== PROVIDED RECORDS ==
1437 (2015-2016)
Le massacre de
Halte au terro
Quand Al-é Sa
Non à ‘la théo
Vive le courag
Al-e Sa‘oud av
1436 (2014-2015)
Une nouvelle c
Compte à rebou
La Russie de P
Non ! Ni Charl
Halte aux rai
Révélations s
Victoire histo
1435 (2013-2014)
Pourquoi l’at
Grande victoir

== EXERCISE DIRECTIONS ==
Using the material above, please reproduce each line exactly.

== COMPLETED EXERCISE ==
1437 (2015-2016)
Le massacre de
Halte au terro
Quand Al-é Sa
Non à ‘la théo
Vive le courag
Al-e Sa‘oud av
1436 (2014-2015)
Une nouvelle c
Compte à rebou
La Russie de P
Non ! Ni Charl
Halte aux rai
Révélations s
Victoire histo
1435 (2013-2014)
Pourquoi l’at
Grande victoir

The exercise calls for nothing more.